Activity –
Lines containing the word "München": say how many there are in the listing, with only the number as the answer.
----------
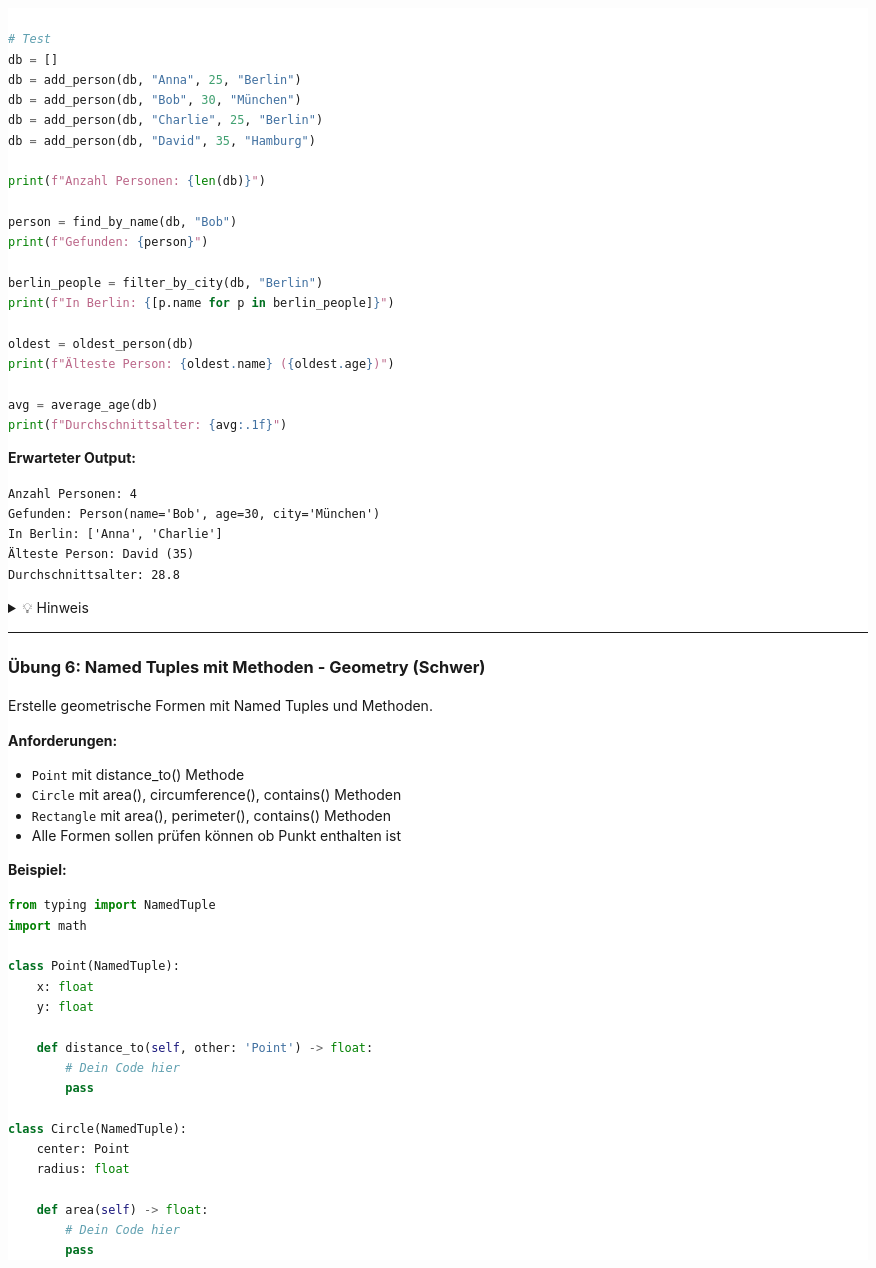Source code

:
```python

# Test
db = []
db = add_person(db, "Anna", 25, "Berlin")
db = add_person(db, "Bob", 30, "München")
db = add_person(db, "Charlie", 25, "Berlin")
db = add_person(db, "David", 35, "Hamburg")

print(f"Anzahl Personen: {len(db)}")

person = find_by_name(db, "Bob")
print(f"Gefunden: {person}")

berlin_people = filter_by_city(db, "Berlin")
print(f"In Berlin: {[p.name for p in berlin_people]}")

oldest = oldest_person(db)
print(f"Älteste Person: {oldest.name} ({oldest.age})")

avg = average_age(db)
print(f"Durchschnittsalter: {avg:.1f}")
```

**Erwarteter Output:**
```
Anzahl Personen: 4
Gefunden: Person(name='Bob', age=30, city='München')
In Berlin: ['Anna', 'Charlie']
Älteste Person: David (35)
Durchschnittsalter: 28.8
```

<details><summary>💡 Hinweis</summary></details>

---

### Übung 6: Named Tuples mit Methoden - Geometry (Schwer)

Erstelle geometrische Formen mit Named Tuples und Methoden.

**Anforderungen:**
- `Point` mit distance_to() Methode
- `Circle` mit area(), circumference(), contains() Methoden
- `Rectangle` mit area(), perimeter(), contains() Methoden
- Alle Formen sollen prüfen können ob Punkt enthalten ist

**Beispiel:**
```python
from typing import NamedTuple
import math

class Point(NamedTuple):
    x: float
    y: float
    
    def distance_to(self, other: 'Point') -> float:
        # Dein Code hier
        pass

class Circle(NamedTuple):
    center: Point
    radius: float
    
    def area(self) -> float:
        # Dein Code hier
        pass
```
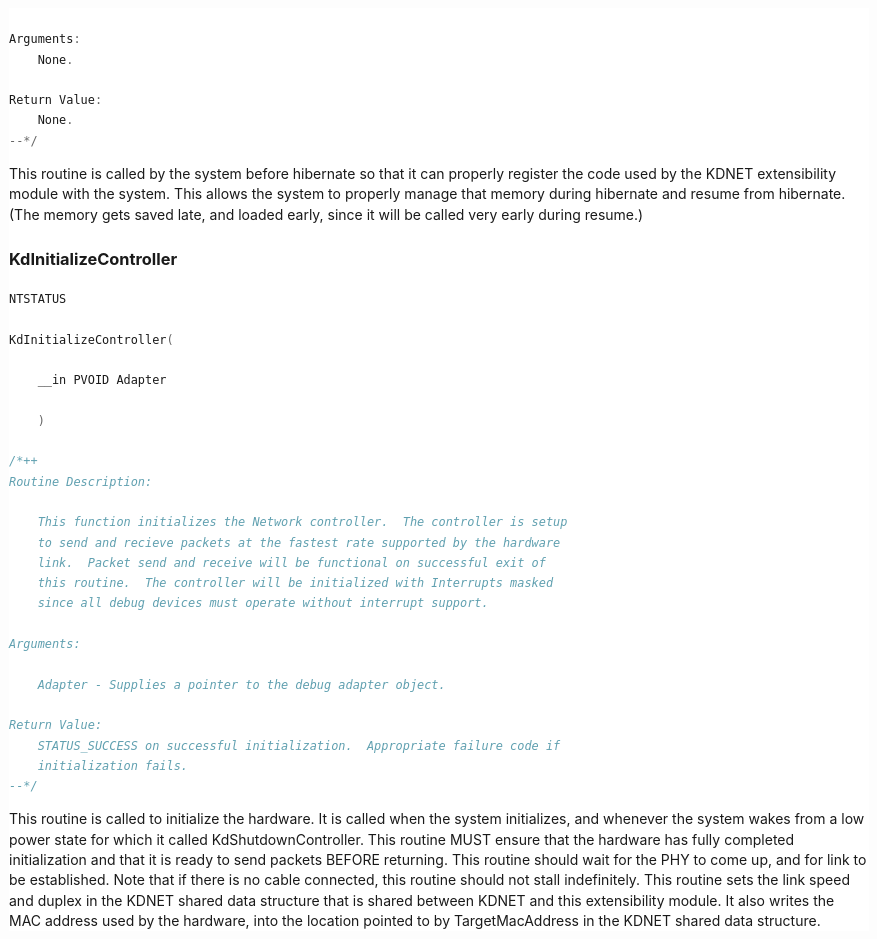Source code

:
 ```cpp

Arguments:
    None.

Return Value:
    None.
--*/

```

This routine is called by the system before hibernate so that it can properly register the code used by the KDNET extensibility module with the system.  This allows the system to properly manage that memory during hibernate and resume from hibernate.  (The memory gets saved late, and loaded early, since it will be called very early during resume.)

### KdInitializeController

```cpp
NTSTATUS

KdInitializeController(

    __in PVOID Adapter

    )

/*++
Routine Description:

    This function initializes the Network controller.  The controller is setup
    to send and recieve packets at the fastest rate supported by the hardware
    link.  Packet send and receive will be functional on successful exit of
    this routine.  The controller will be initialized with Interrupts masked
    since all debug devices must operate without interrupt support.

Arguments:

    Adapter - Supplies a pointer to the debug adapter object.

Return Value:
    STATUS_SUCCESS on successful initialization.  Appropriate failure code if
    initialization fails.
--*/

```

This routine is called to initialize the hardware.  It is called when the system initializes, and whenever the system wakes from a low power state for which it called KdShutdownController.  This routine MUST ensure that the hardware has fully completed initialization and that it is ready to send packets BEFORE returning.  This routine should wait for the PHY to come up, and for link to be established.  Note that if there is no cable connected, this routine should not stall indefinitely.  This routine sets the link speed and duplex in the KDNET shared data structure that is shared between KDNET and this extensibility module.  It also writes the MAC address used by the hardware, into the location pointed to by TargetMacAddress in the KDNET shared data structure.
----------
Answer –
2